If wallets have bugs which cause them to parse/sign transactions incorrectly, their transactions will be rejected, since they won’t satisfy the covenant(s). (Or they’ll lose access to the tokens, just as buggy wallets currently lose access to money sent to wrong addresses).
On the other hand, the “silent fork” you described is possible with Group Tokenization. Group Tokenization is a much larger protocol change, where lots of different clients will need to faithfully implement a variety of specific rules around group creation, group flags, group operations, group “ancillary information”, “group authority UTXOs”, authority “capabilities”, “subgroup” delegation, the new group transaction format, “script templates”, and “script template encumbered groups”. It’s plausible that someone will get something wrong.
Again, my intention is not to have the Group Tokenization proposal abandoned – a large-scale “rethink” might be exactly what we need. I just want a smaller, incremental change which lets developers get started on tokens without risking much technical debt (if, e.g. we made some bad choices in rushing out a version of Group Tokenization).
One scalability difference is that in the Group tokenization proposal, the extra 32 bytes are the group identifier. So they repeat in every group transaction, and in general there are a lot more transactions than groups. They will therefore be highly compressible in disk or over the network, just by substituting small numbers for the currently most popular groups (e.g. LZW compression).
However, each inductive proof hash in CashTokens is unique and pseudo-random so therefore not compressible.
Yes, and moreover, the largest part of CashToken transactions will be their actual unlocking bytecode, since the network doesn’t keep track of any state for them. That’s why they are so low-risk: Hashed Witnesses/CashTokens specifically avoid making validation more stateful.

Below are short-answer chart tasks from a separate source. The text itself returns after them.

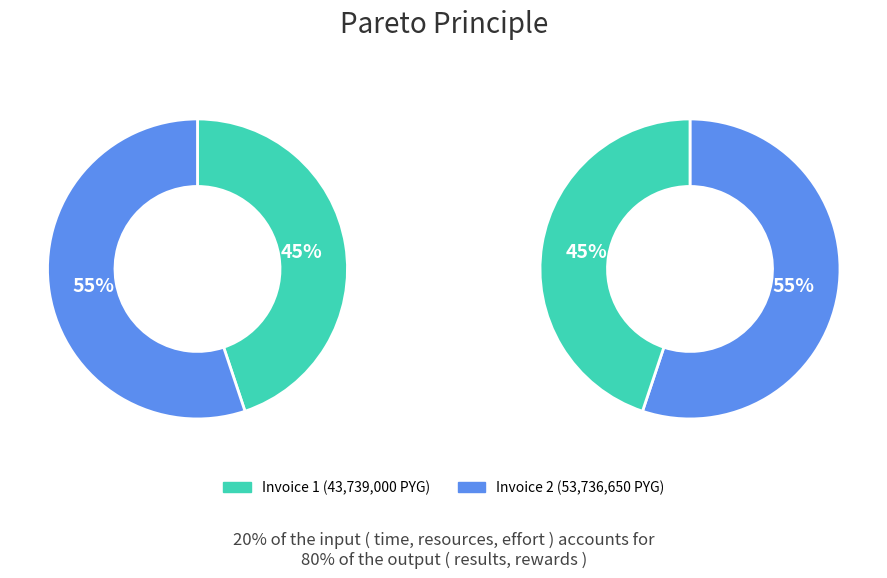

How many segments does this pie chart have?

2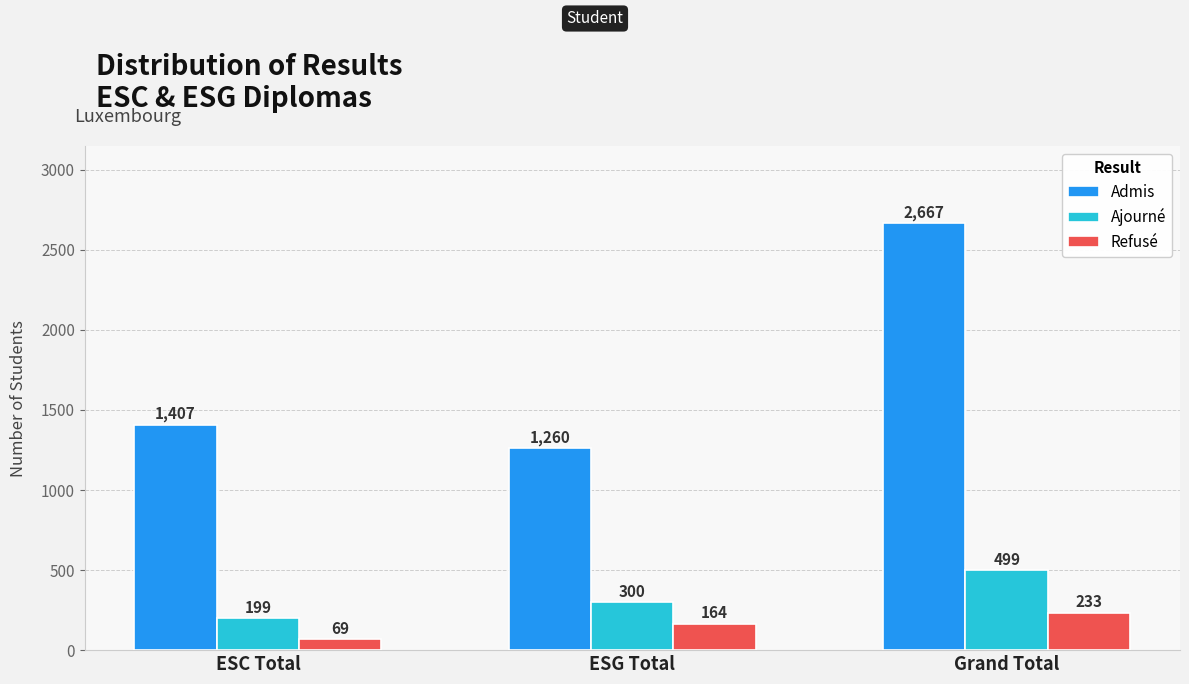

Reading right to left, transcribe all the data shown in this chart.

Admis: Grand Total=2667	ESG Total=1260	ESC Total=1407
Ajourné: Grand Total=499	ESG Total=300	ESC Total=199
Refusé: Grand Total=233	ESG Total=164	ESC Total=69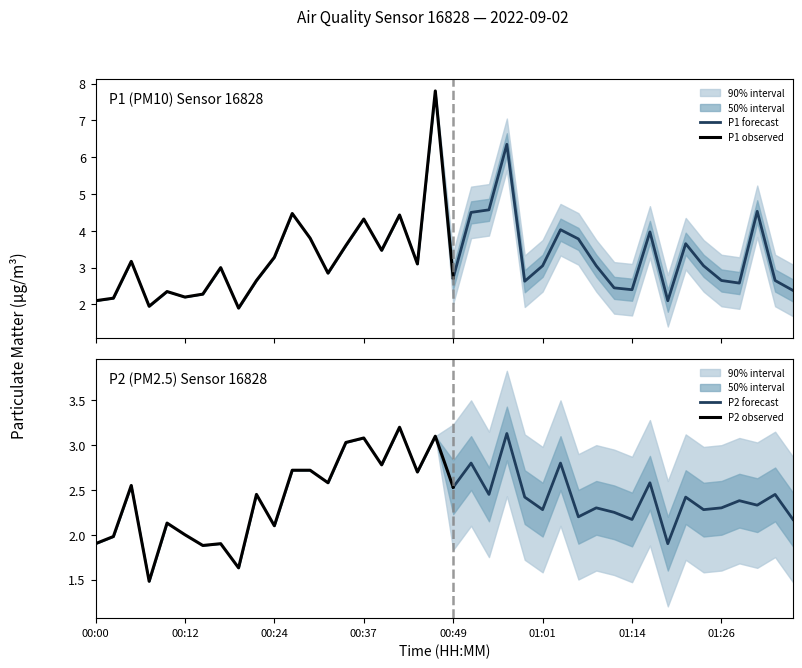

At which label does P2 forecast first exceed 2?

00:49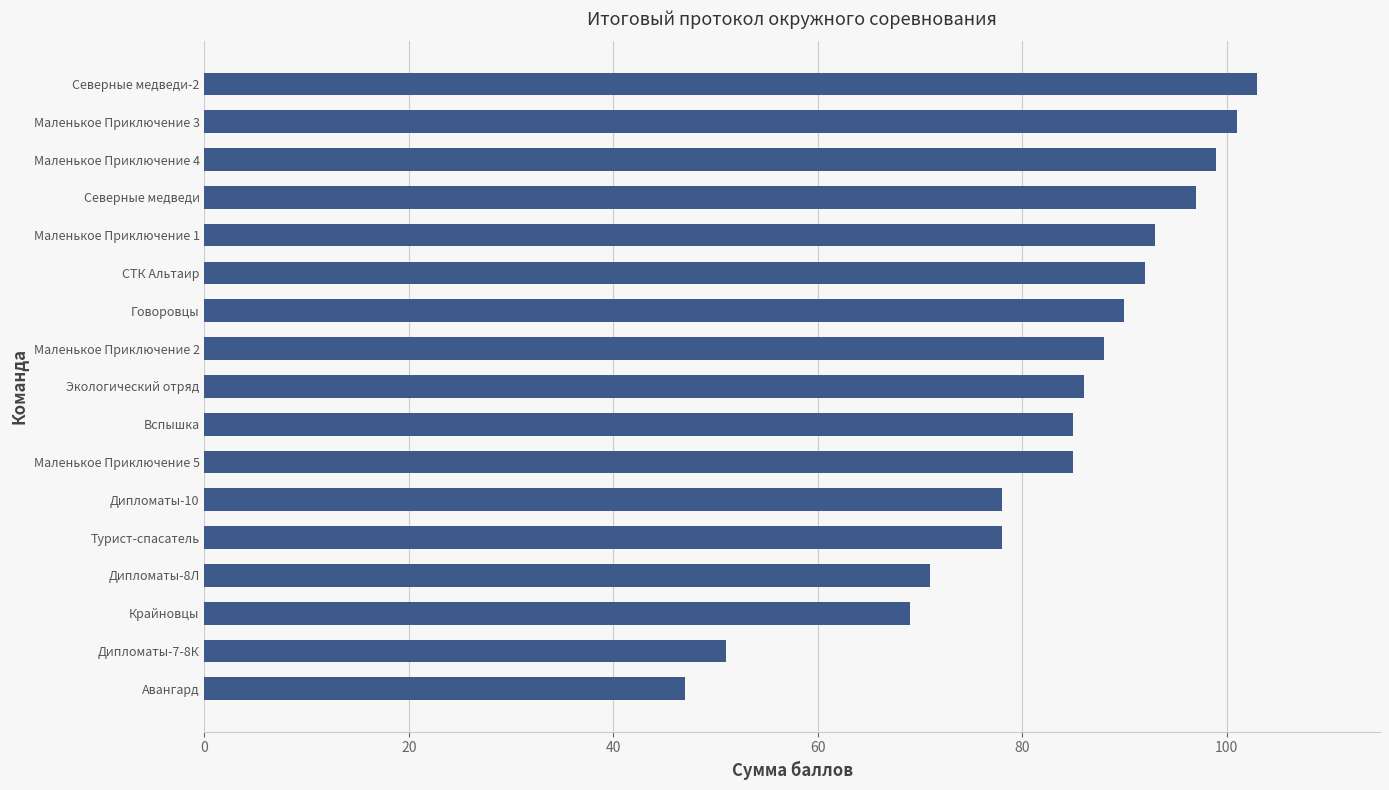

What is the difference between the maximum and minimum values?

56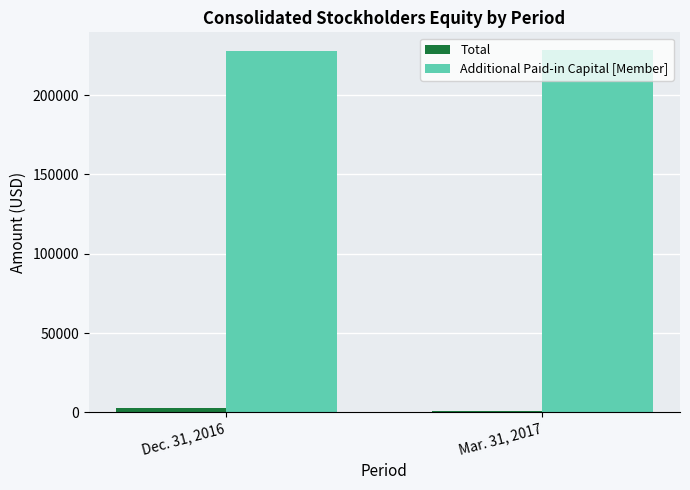

Which series has the largest total across all categories?

Additional Paid-in Capital [Member]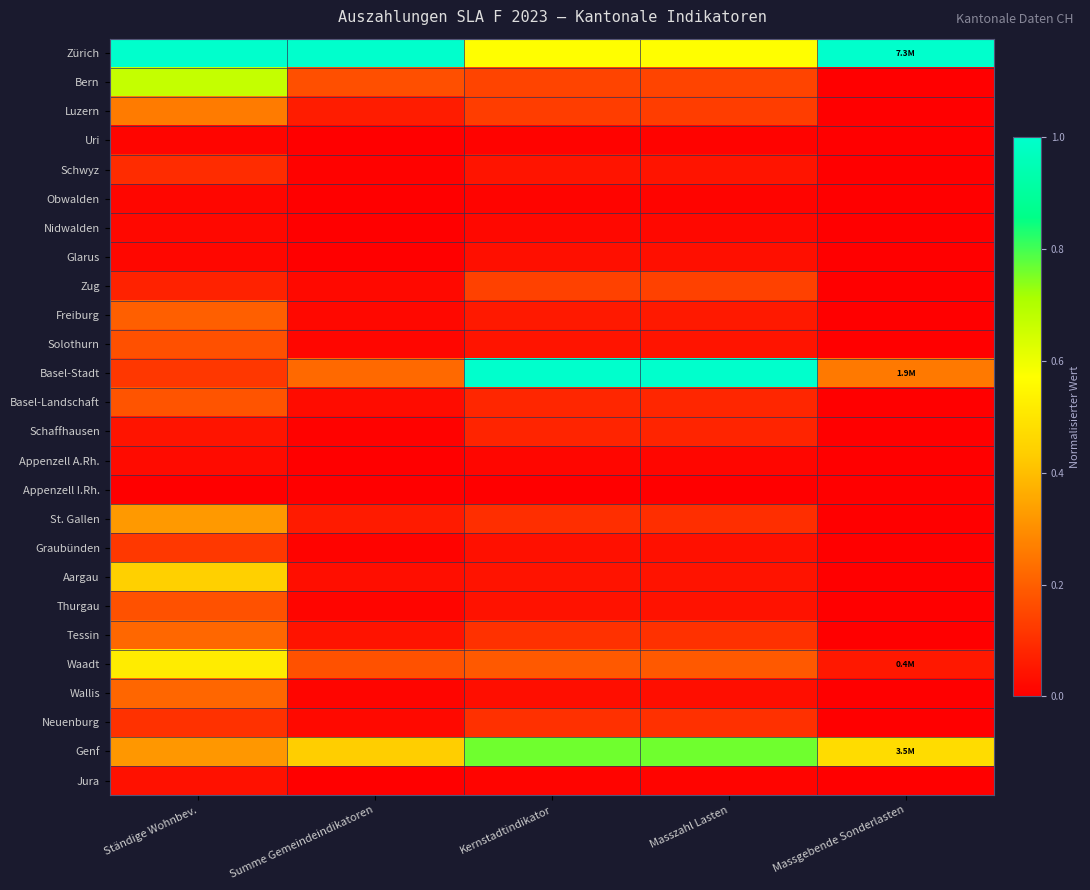

At which category is the sum across all series the highest?

Ständige Wohnbev.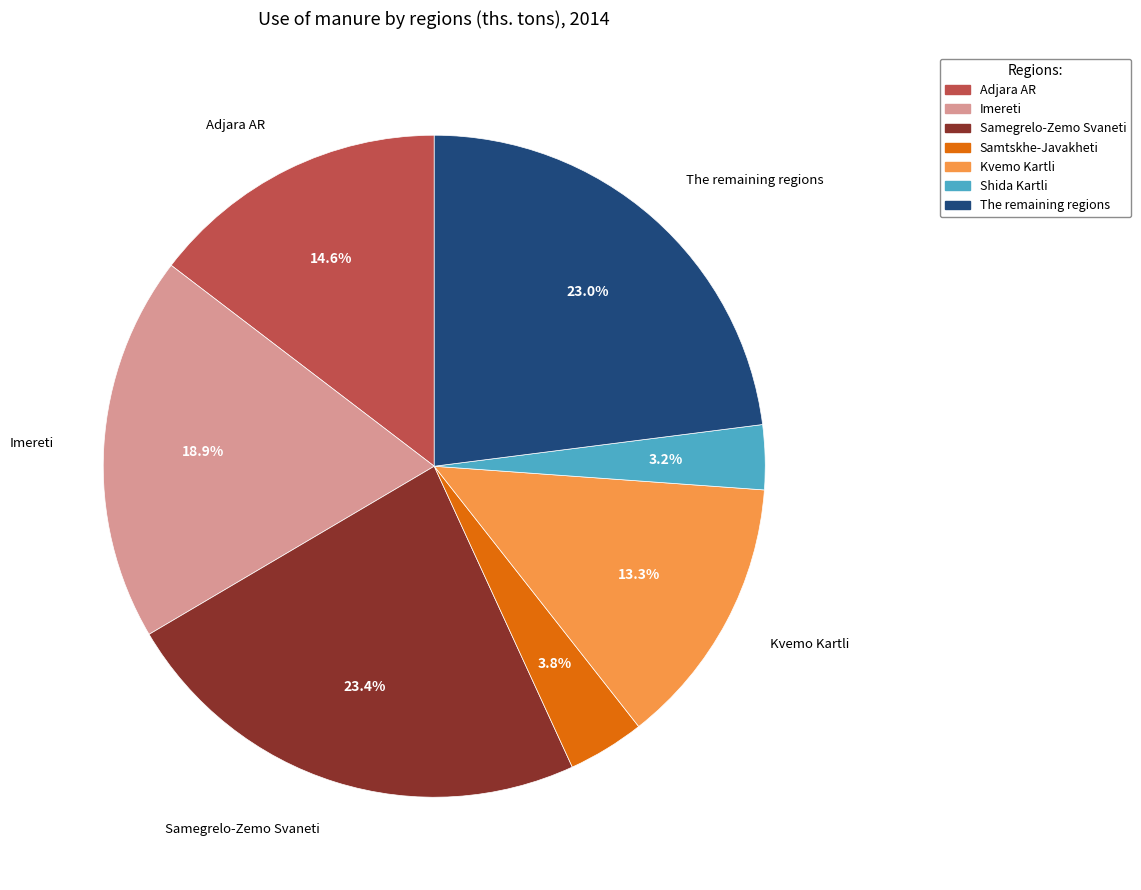

Is there a majority slice in this chart?

No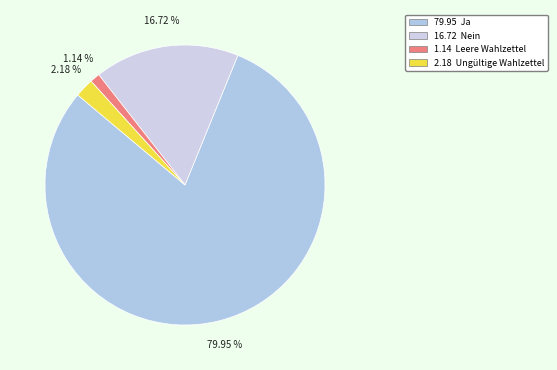

How many segments does this pie chart have?

4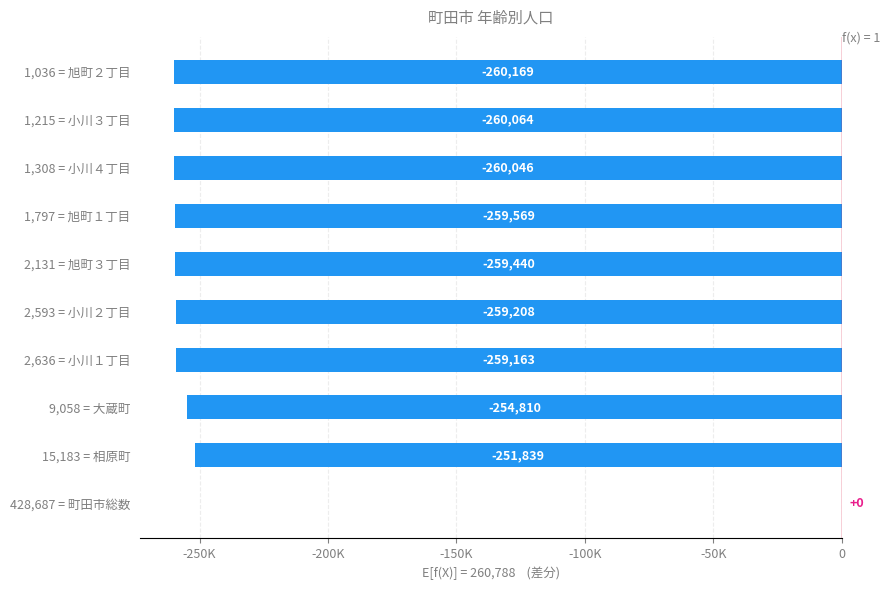

Are the bars horizontal?

Yes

Without a doubt, a solution which makes transaction validation more stateful can probably save some storage space, but even comparing to current network activity, CashTokens would be among today’s smaller transactions. CashFusion transactions are regularly 10x-100x larger than CashToken transactions, and we’re not urgently concerned about their size. And CashToken fees will be as negligible as expected on BCH: users will pay fractions of a cent in 2020 USD per transaction.
There’s some huge misunderstanding that Group Tokens impacts scalability. It doesn’t, except in the sense that the blockchain is now carrying transactions for both BCH and USDT (for example). No token protocol will be able to have on-chain tokens without having token transactions! I’ve come to believe that people who take this scalability argument are being disingenuous – they should just say they don’t want tokens – rather than concern trolling.
Described that way – that BCH should be for BCH only – I can respect but entirely disagree with that argument. And I think that the market agrees with me based on the performance of BCH over the last few years.
To be fair, the original OP_GROUP proposal had a far a larger impact on scaling, and people might not know there’s a new spec. Also, the latest spec reduces the amount of new state introduced into transaction validation, but it’s still not “new state"-free. There are real tradeoffs being made, even if you and I agree that tokens might be worth it.
A smaller, easily-reviewed change like PMv3 would give us a great opportunity to showcase the value of contract-integrated tokens on BCH. If we see a lot of on-chain applications, larger upgrade ideas like Group Tokenization will probably get more interest.
And with an active token-contract developer community, we’d have a lot more visibility into the token features BCH needs to support!